- Job A
Echo the rows below verbatim, starting at the line that contains "scientific name: Pandanus affinis" and ending at the last line of the rows, with both ends included.

- Passage provided
***

The Adelegg is a forested, mountain range, up to  and 112 km² in area, which is part of the northern foothills of the Alps, within the Westallgäu in the south German districts of Ravensburg and Oberallgäu.

Geography

Location 
The Adelegg forms the northernmost foothills of the Allgäu Alps in the southeastern part of the Bavarian Alps and extend a long way out into the Alpine Foreland. They lie between the Untere Argen near Isny to the southwest and west, and Leutkirch to the northwest (both in the Baden-Württemberg district of Ravensburg), and between Altusried to the northeast, Wiggensbach to the east, Buchenberg to the southeast and the Wengener Argen near Weitnau to the south (all in the Bavarian district of Oberallgäu).

The name Adelegg is generally only used for that part of the range located in Württemberg, but the landscape unit of the same name  also includes the Hohentanne Forest to the north-northeast, the Kürnach Forest to the northeast and the Buchenberg Forest to the east. To the south it is adjoined by the mountain ridge of Sonneck on the far side of the Wengener Argen, which is not however part of the Adelegg landscape unit.

***

- Entries provided

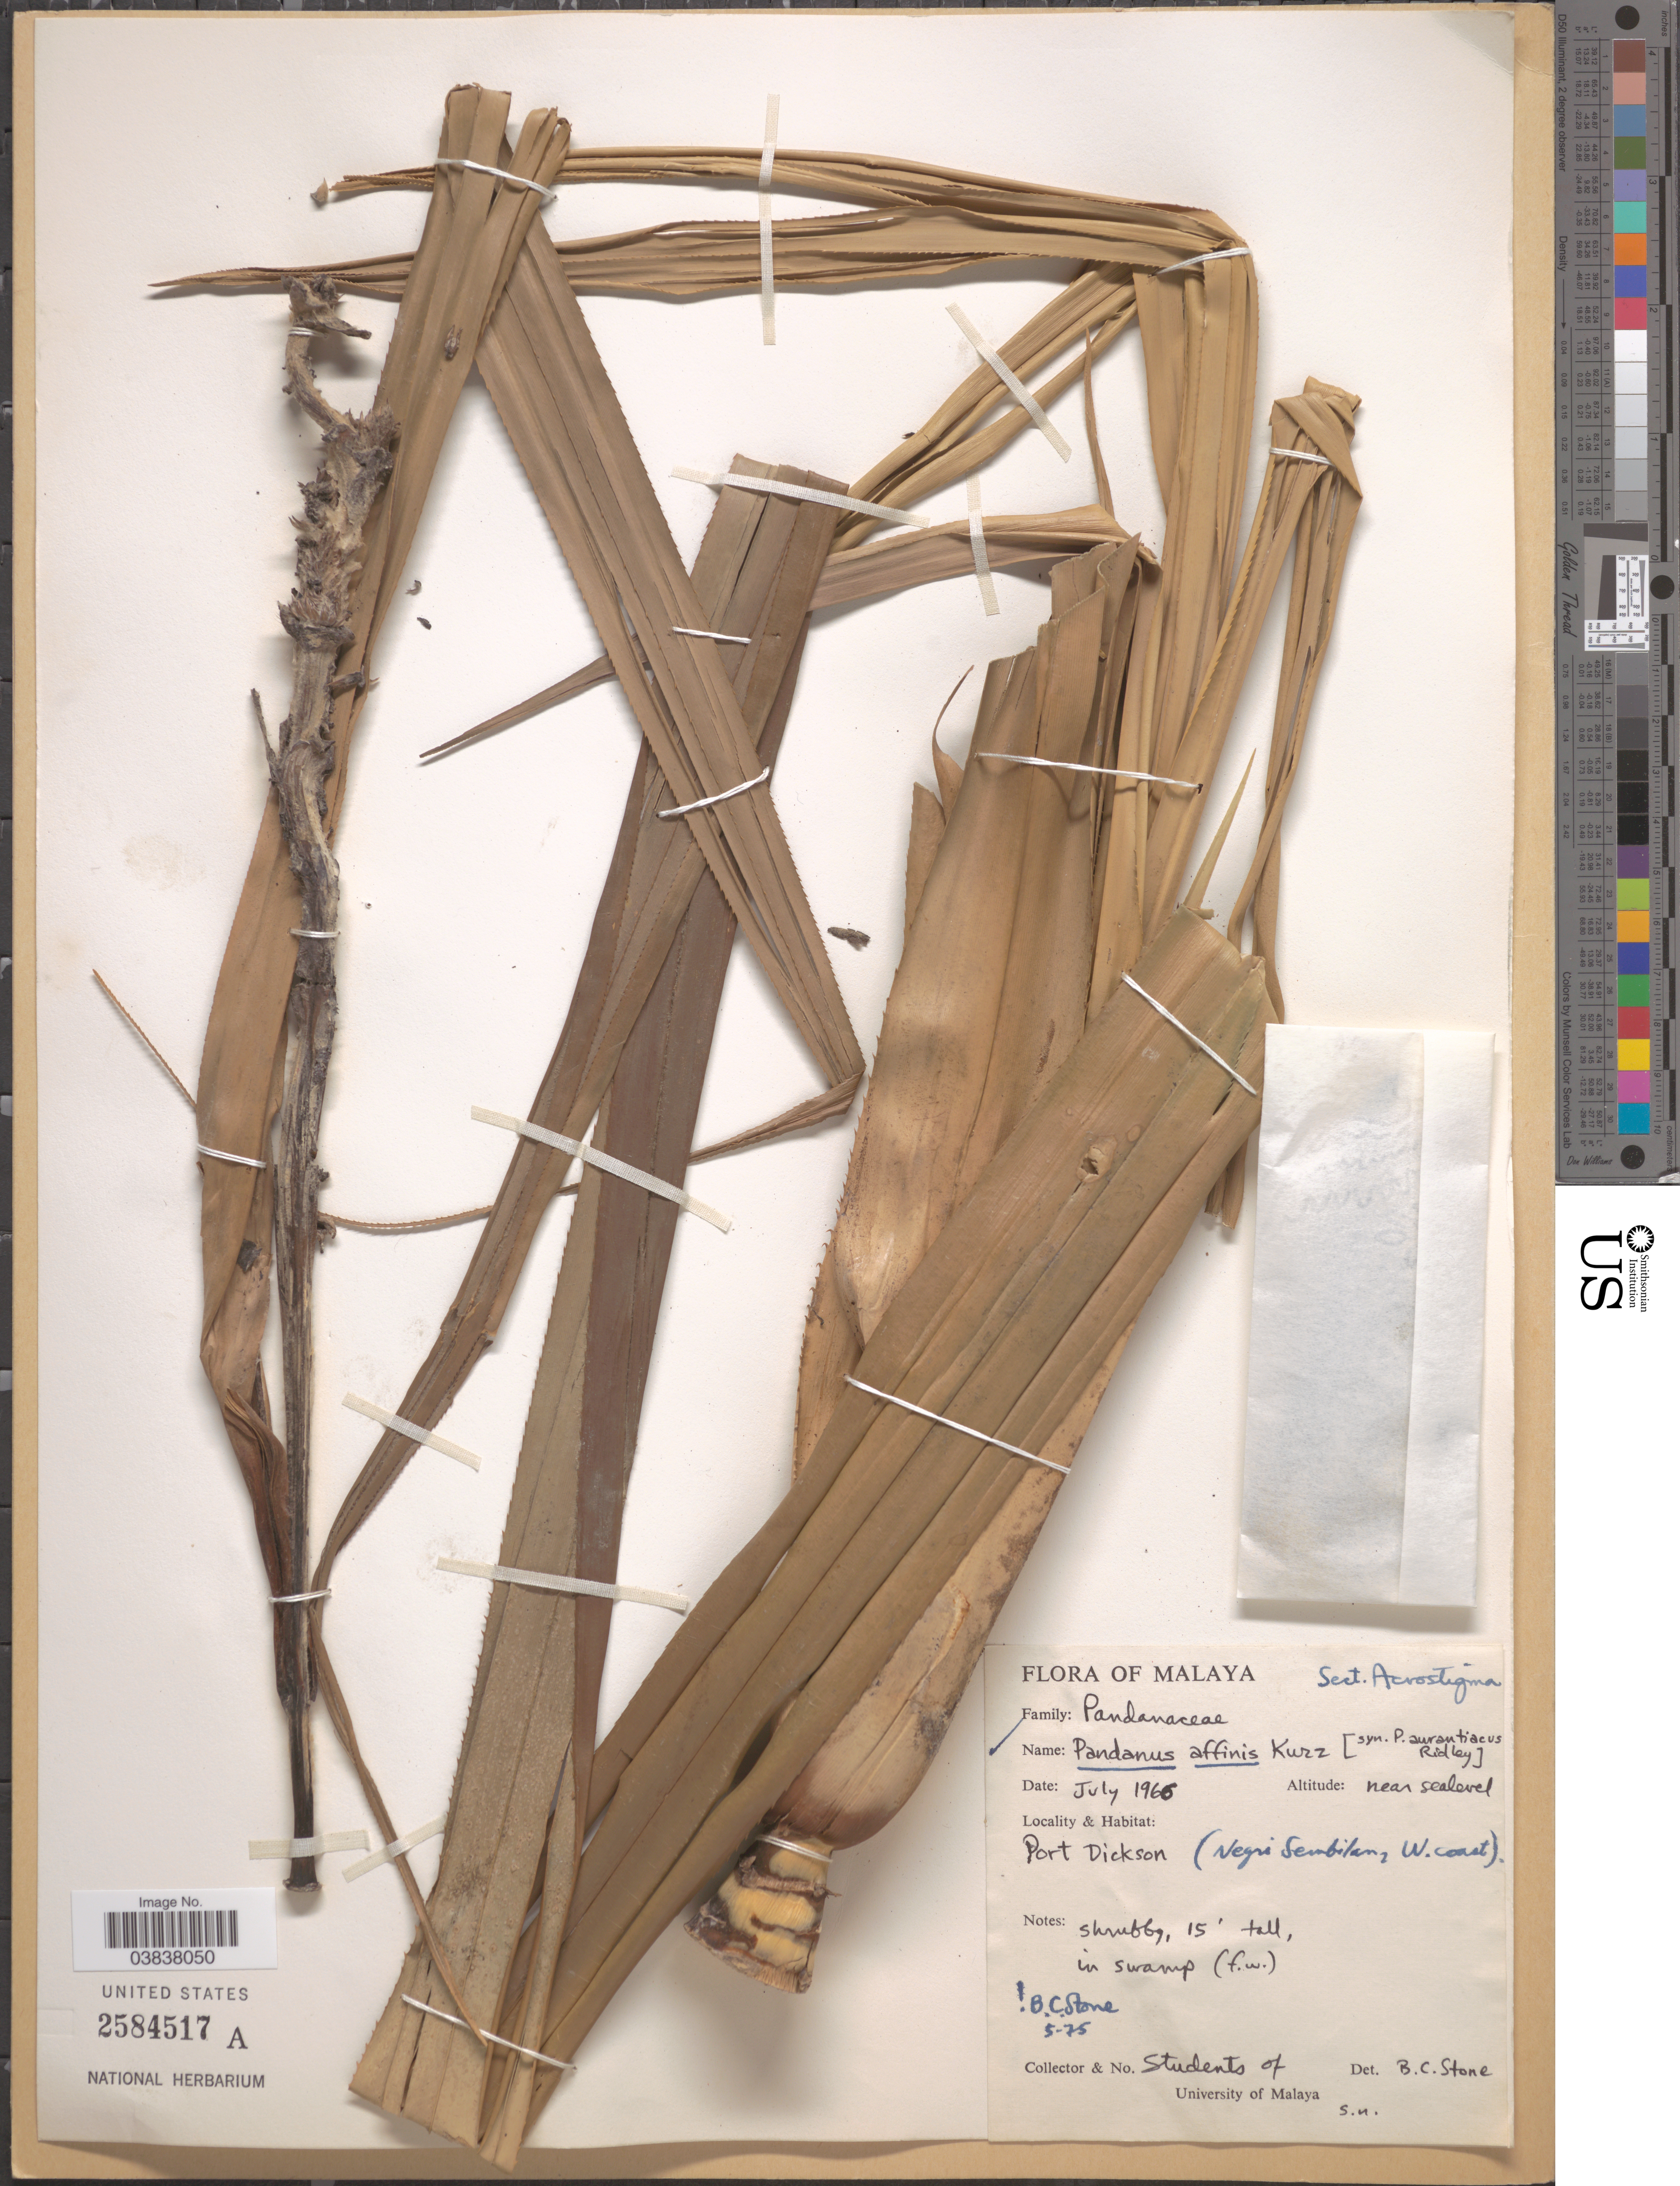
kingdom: Plantae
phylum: Tracheophyta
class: Liliopsida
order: Pandanales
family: Pandanaceae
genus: Pandanus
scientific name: Pandanus affinis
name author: Kurz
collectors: Students of University of Malaya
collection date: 1966-07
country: Malaysia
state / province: Negeri Sembilan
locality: Malaya. Port Dickson (Negri Sembilan, W. coast).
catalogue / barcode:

***

- Job B
Duplicate the passage on the Adelegg above, word for word.

- Written response A
scientific name: Pandanus affinis
name author: Kurz
collectors: Students of University of Malaya
collection date: 1966-07
country: Malaysia
state / province: Negeri Sembilan
locality: Malaya. Port Dickson (Negri Sembilan, W. coast).
catalogue / barcode:

- Written response B
The Adelegg is a forested, mountain range, up to  and 112 km² in area, which is part of the northern foothills of the Alps, within the Westallgäu in the south German districts of Ravensburg and Oberallgäu.

Geography

Location 
The Adelegg forms the northernmost foothills of the Allgäu Alps in the southeastern part of the Bavarian Alps and extend a long way out into the Alpine Foreland. They lie between the Untere Argen near Isny to the southwest and west, and Leutkirch to the northwest (both in the Baden-Württemberg district of Ravensburg), and between Altusried to the northeast, Wiggensbach to the east, Buchenberg to the southeast and the Wengener Argen near Weitnau to the south (all in the Bavarian district of Oberallgäu).

The name Adelegg is generally only used for that part of the range located in Württemberg, but the landscape unit of the same name  also includes the Hohentanne Forest to the north-northeast, the Kürnach Forest to the northeast and the Buchenberg Forest to the east. To the south it is adjoined by the mountain ridge of Sonneck on the far side of the Wengener Argen, which is not however part of the Adelegg landscape unit.